Welcome to Wright Hassall’s podcast on “The Treatment of Pensions on Divorce”.
This podcast is part of our Family Law Series in which we will be guiding you through the treatment of pensions on divorce and sharing practical information to help you understand your options and the process involved.
In this podcast we talk about how pensions are approached on divorce and the impact of the Guide to the Treatment of Pensions on Divorce, a Report published by the Pensions Advisory Group in July 2019.
What are the issues with pensions on divorce?
- Pensions are complex and can be valuable, they are often one of the largest assets;
- There are many different types of pension with different applicable legislation which itself is constantly evolving;
- It is not unusual for pensions to be forgotten or ignored on divorce;
- Pensions can be complex to ‘share’. For example, calculating the cash equivalent value of a pension scheme can be difficult and is not always a suitable comparison; and
- The approach taken by experts when producing pension sharing reports can also be very different.
Do pensions have to be disclosed on divorce?
According to a recent survey undertaken by Scottish Widows, 70% of couples did not discuss pensions as part of their divorce settlement, but in some cases, pensions can be one of the largest assets available to the couple.
Married couples who divorce are legally bound to disclose to one another the full extent of their financial and personal circumstances. Such disclosure can be enforced through the courts if need be. That means the full extent of pension benefits must also be disclosed.
What is the purpose of the Guide to Treatment of Pensions on Divorce, produced by the Pension Advisory Group Report in 2019?
The report is designed to provide a more uniform approach to the treatment of pensions on divorce to produce a more consistent and fairer approach in the way that judges hearing cases will deal with pensions and the consistency of the approach taken by experts as to how best to share out pensions on divorce.
It acts as a guide to practitioners, the judiciary and pension experts, setting out exactly what the expert is required to do and the role the expert has in respect of the divorce proceedings as a whole.
How are pensions approached in divorce?
- Firstly, the parties should give disclosure of what pension assets there are.
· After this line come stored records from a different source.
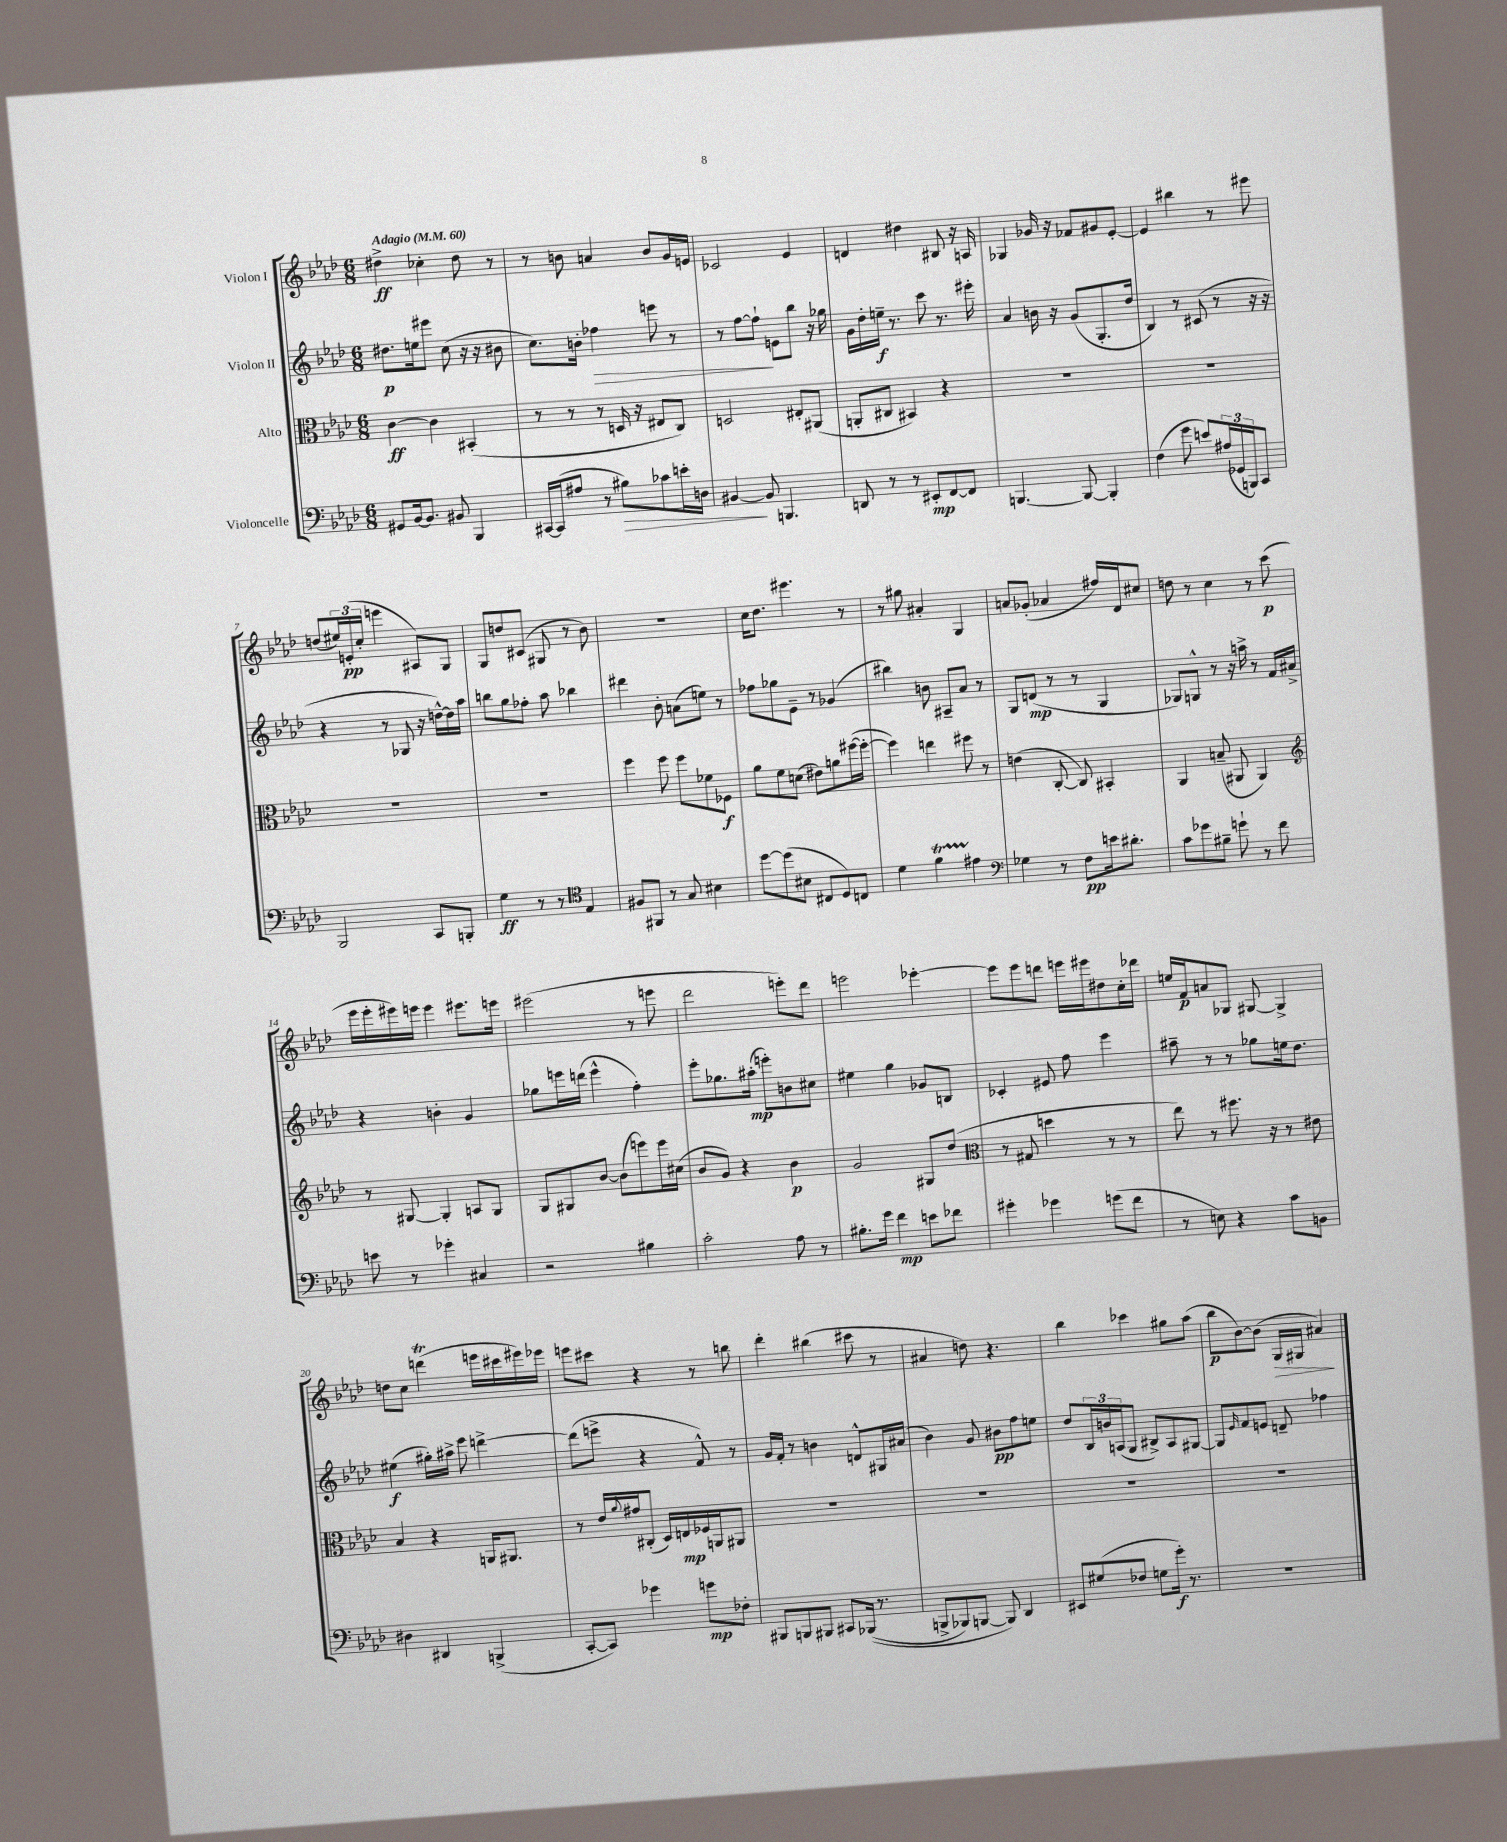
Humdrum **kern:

**kern	**kern	**kern	**kern
*staff4	*staff3	*staff2	*staff1
*clefF4	*clefC3	*clefG2	*clefG2
*k[b-e-a-d-]	*k[b-e-a-d-]	*k[b-e-a-d-]	*k[b-e-a-d-]
*M6/8	*M6/8	*M6/8	*M6/8
*MM60	*MM60	*MM60	*MM60
8GG#/L	[4c\	8.dd#\L	4dd#^\
[16BB-/k	.	.	.
8.BB-/]J	.	16ee\k	.
.	4c\]	8eee#\J	4cc-'\
8BB#/	.	(8cc\	.
4BBB-/	(4BB#'/	16r	8dd#\
.	.	16r	.
.	.	8b#\	8r
=	=	=	=
[16CC#/LL	8r	8.cc\L)	8r
(16CC#/]J	.	.	.
8A#/J	8r	.	8b\
.	.	16b'\Jk	.
8r	8r	4ff-\	4a/
8B#\L)	16D/	.	.
.	16r	.	.
8c-\	8E#/L	8eee\	8b/L
16e'\L	8C/J)	8r	16g/L
16D\JJ	.	.	16e/JJ
=	=	=	=
[4BB#/	2D/	8r	2c-/
.	.	[8ff\L	.
8BB#/]	.	8ff`\]J	.
4.BBB/	.	8e\L	.
.	8E#'/L	8bb-\J	4e-/
.	(8AA#/J	16r	.
.	.	16gg-\	.
=	=	=	=
8DD/	8AA'/L	16g\LL	4d/
.	.	16dd-'\	.
8r	8C#/J	16ee~\JJ	.
.	.	8.r	.
8r	4BB#/)	.	4dd#\
8EE#'/L	.	8ccc\	.
[8FF/	4r	8.r	8B#/
8FF/]J	.	.	16r
.	.	16eee#'\	16A/
=	=	=	=
[4.BBB/	2.r	4a-/	4G-/
.	.	16b\	16g-/
.	.	16r	16r
8BBB/_	.	(8g/L	8f-/L
4BBB'/]	.	8.G'/	8g#/
.	.	.	[8e-'/J
.	.	16dd-/Jk	.
=	=	=	=
(4F\	2.r	4B-/)	4e-/]
8g\	.	8r	4bb#\
8e/L)	.	(8c#/	.
(24A#/L	.	8r	8r
24GG-/	.	.	.
24BBB/J)	.	.	.
8CC/J	.	16r	8eee#\
.	.	16r	.
=	=	=	=
2BBB-/	2.r	4r	(8dd/L
.	.	.	24ee#/L)
.	.	.	(24e'/
.	.	.	24cc'/JJ
.	.	8r	4eee\
.	.	8G-/	.
8CC/L	.	16r	8A#/L)
.	.	[16dd^^\LL)	.
8BBB'/J	.	16dd\]	8G/J
.	.	16aa-\JJ	.
=	=	=	=
4G\	2.r	8bb\L	8G/L
.	.	8gg\	8dd/
8r	.	8ff-'\J	(8c#/J
8r	.	8aa-\	8G#/
*clefC4	*	*	*
4E-/	.	4bb-\	8r
.	.	.	8b-\)
=	=	=	=
8F#/L	4ff\	4ddd#\	2.r
8FF#/J	.	.	.
8r	8ff\	8b-'\	.
8G/	8ff\L	(8a\L	.
4B#\	8f-\	8ee\J)	.
.	8F-\J	8r	.
=	=	=	=
[8dd-\L	8a-\L	8ff-\L	16cc\LK
.	.	.	8.dd-\J
(8dd-\]	8f\	8gg-\	.
8B#\J	(8d\J	8e-~\J	4.eee#\
8C#/L	8e#\L)	8r	.
8D-/)	8a\	(4g-/	.
8C/J	([16ff#\L	.	8r
.	16ff#'\_JJ	.	.
=	=	=	=
4d-\	4ff#\])	4bb#\)	8r
.	.	.	8gg#\
4f\	4ee\	8b\	4a#'/
.	.	8A#~/L	.
4e#\	8ff#\	8a-/J	4G/
.	8r	8r	.
=	=	=	=
*clefF4	*	*	*
4G-\	(4e\	8G/L	8a/L
.	.	(8d/J	(8g-'/J
8r	[8C'/	8r	4a-/
8F\L	8C/])	8r	.
16e\k	4BB#'/	4G/	16ff#/LL)
8.d#'\J	.	.	16d-/J
.	.	.	8cc#/J
=	=	=	=
8c\L	4AA-/	8G-/L)	8dd\
8g-\	.	8G^^/J	8r
8B#~\J	(8B~/	8r	4cc\
8g`\	8AA#/	16r	.
.	.	16aa^\	.
8r	4AA#/)	8r	8r
8f\	.	16f/LL	(8ccc\
.	.	16a#^/JJ	.
=	=	=	=
*	*clefG2	*	*
8e\	8r	4r	16eee-\LL
.	.	.	16eee-'\
8r	[8G#/	.	16eee#\)
.	.	.	16eee\JJ
4g-'\	4G#'/]	4b'\	4eee\
4C#/	8A/L	4g/	8.eee#\L
.	8G#/J	.	.
.	.	.	16eee\Jk
=	=	=	=
2r	8G/L	8gg-\L	(2eee#\
.	8G#/	16eee\L	.
.	.	(16ddd\JJ	.
.	[8b-/J	4eee^^\	.
.	(8b-\]L	.	.
4B#\	8eee\)	4ff'\)	8r
.	16eee\L	.	8eee\
.	(16cc#\JJ	.	.
=	=	=	=
2c'\	8b-/L	8eee-'\L	2ddd-\
.	8g/J)	8.gg-\	.
.	4r	.	.
.	.	(16aa#'\Jk	.
.	.	8eee'\L)	.
8A-\	4b-\	8b\	8eee'\L)
8r	.	8cc#\J	8ddd-\J
=	=	=	=
8.B#'\L	2g/	4ee#\	2eee\
16g\Jk	.	.	.
4f\	.	4gg\	.
8e\L	8G#/L	8g-/L	[4eee-'\
8f-\J	(8dd-/J	8B/J	.
=	=	=	=
*	*clefC3	*	*
4g#'\	8r	4c-'/	8eee-\]L
.	8G#/	.	8eee-\
4g-\	4dd\	8e#/	8ddd\J
.	.	8ff\	16eee\LL
.	.	.	16eee#\J
(8g\L	8r	4eee-\	8dd#\
8f\J	8r	.	16cc'\L
.	.	.	16ddd-\JJ
=	=	=	=
8r	8ee-\)	8aa#~\	16ee/LL
.	.	.	16f/J
8E\)	8r	8r	8a/
4r	8.ff#\	8r	8G-/J
.	.	8gg-\L	[8G#/
.	16r	.	.
8c\L	8r	16ee\k	4G#^/]
.	.	8.dd-\J	.
8BB\J	8e#\	.	.
=	=	=	=
4D#\	4B-/	(4ee#\	8dd\L
.	.	.	8cc\J
4DD#/	4r	16gg#'\LL)	(4ddd\
.	.	16aa#^\JJ	.
.	.	8eee-\	.
(4BBB^/	16AA/LK	[4ddd^\	16eee\LL
.	8.AA#/J	.	16ccc#\
.	.	.	16eee#\)
.	.	.	16eee-\JJ
=	=	=	=
[8CC'/L	8r	(8ddd\]L	8eee\L
8CC/]J)	16e-/LL	8eee^\J	8ccc#\J
.	8qqa-/	.	.
.	16g#/J	.	.
4g-\	(8C#'/J	4r	4r
.	16D-/LL)	.	.
.	16E/	.	.
8g\L	16F-/	8f^^/)	8r
.	16AA/J	.	.
8F-'\J	8AA#/J	8r	8bb\
=	=	=	=
8BBB#/L	2.r	16g/LL	4ddd-'\
.	.	16f'/JJ	.
8BBB/	.	8r	.
8BBB#/J	.	4b\	(4bb#\
8CC#/L	.	.	.
&((16BBB-/Jk	.	8d^^/L	8ccc#\
8.r	.	.	.
.	.	16G#/L	8r
.	.	(16a#/JJ	.
=	=	=	=
8BBB^/L	2.r	4b-\)	4a#/
8BBB-/)	.	.	.
[8BBB/J	.	8g/	8dd\)
8BBB/]&)	.	8b#\L	4.r
4DD-/	.	8ff\	.
.	.	8ee\J	.
=	=	=	=
8EE#/L	2.r	8dd-/L	4bb-\
(8G#/	.	24B-/L	.
.	.	24b/	.
.	.	(24A/J	.
8F-/J	.	8G/J	4ccc-\
8G\L	.	8B#^/L)	.
16g'\Jk)	.	8A/	8gg#\L
8.r	.	.	.
.	.	[8G#/J	(8aa-\J
=	=	=	=
2.r	2.r	8G#/]L	8bb-\L
.	.	16qqe-/	.
.	.	8f/	[8b-\)
.	.	8e/J	(8b-\]J
.	.	8d~/	16G/LL
.	.	.	16G#/JJ
.	.	4ff-\	4a#/)
==	==	==	==
*-	*-	*-	*-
The guidance is clear – the information provided should be as comprehensive as possible. Most pension providers are now familiar with providing detailed up to date information to provide an accurate assessment of the value of the pension in accordance with the regulations. The information received can range from public sector schemes, private schemes and state schemes.
- It is then necessary to look at the kind of expert needed to report on the way in which those pensions might be shared. The Pension Advisory Group recommend within the report that a Pensions on Divorce Expert (‘PODE’) is appointed.
- The PODE, alongside legal and financial advisers can then assist clients in understanding what they can legally do with their pensions on divorce.
Pension sharing orders are orders which allow a couple to share their pension assets. The court can make an order against a pension that a percentage of one party’s pension value is transferred to the other party. This is particularly helpful where one party has a large pension and the other has no substantive pension provision.
Over the years, there have been huge inconsistencies in the approach taken by different courts and different judges as to how pension sharing should be dealt with. In particular, the Guide highlights the importance of ensuring that not only the immediate capital needs of the parties are met on divorce but also ensuring that all the time invested in a marriage is properly reflected in any divorce settlement to address equality of income on retirement as well.
Immediate Capital vs Income on Retirement
When a percentage of a pension is shared, that does not mean ready cash. The receiving party has to invest the value into a pension pot and there are limitations as to what can be done with that pot. Looking at headline figure of a cash equivalent value of a pension will not therefore assist the couple at all – they will need to take the appropriate financial advice to understand what they can do with that pension pot and how it may provide for them in the future.
Are there any other options other than sharing the pension?
One option is to negotiate a lump sum payment of cash instead of a share of the pension. We call this offsetting. However, pensions are complicated. Offsetting calculations are difficult since the pension pound is different to the cash pound because a pension is subject to taxation and discounting because of it’s utility value. Also, you can do more with cash than with a pension. A straightforward offsetting using a capital value can therefore be really difficult to get right.
What about pensions that have accrued outside the period of marriage, how will they be dealt with?
Historically it has been possible to negotiate or argue that pension benefits that have accrued before a marriage should be ‘ring-fenced’ and not subject to sharing. That would still mean a sharing of the pension benefits you have accrued during your marriage and the period in which the couple may have lived together before getting married.
The Guide to the Treatment of Pensions on Divorce states that the apportioning of benefits pre and post marriage may not be appropriate and will no longer be a relevant consideration where the needs of the couple must be met. The court will look to share the pension assets so that each party has a pension of equal value or to achieve an equal income in retirement. Equal pension value may not, however, produce equal income and this will need to be carefully considered. This means that one party may have to share the total value of their pension, irrespective of the fact a portion of it accrued prior to the marriage.
The starting point is therefore to look at the pension information in its totality so that you can make decisions about whether it should be shared.